* [YOUR INSTRUCTIONS] Report back every line in the data that includes the string "Rezepte".

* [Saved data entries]
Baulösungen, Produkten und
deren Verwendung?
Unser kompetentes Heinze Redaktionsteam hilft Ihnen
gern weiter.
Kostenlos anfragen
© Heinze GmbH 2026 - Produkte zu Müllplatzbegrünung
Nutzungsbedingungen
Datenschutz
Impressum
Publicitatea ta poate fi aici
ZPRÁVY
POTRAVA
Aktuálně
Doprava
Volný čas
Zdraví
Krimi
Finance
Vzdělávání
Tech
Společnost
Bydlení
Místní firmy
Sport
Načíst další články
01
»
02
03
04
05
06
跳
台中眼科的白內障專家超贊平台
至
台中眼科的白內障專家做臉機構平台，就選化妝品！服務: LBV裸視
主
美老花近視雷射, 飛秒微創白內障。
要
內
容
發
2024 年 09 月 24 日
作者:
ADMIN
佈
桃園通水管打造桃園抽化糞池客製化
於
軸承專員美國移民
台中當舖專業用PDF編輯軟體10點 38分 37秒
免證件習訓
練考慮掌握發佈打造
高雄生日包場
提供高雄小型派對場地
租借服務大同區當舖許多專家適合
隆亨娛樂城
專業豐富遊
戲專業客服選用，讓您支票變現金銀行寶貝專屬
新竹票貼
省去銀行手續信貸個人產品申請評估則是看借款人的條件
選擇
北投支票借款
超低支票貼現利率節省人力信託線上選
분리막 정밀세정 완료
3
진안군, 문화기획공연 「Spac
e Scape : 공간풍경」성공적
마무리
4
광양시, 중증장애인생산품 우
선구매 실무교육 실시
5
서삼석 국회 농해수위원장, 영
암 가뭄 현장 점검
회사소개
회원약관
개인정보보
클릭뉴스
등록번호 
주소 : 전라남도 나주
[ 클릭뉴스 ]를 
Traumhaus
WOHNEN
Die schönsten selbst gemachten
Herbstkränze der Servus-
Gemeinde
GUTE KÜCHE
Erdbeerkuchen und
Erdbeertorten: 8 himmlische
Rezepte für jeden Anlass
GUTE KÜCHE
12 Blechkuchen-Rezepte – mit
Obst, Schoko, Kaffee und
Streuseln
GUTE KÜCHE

* [ANSWER SPACE]
Rezepte für jeden Anlass
12 Blechkuchen-Rezepte – mit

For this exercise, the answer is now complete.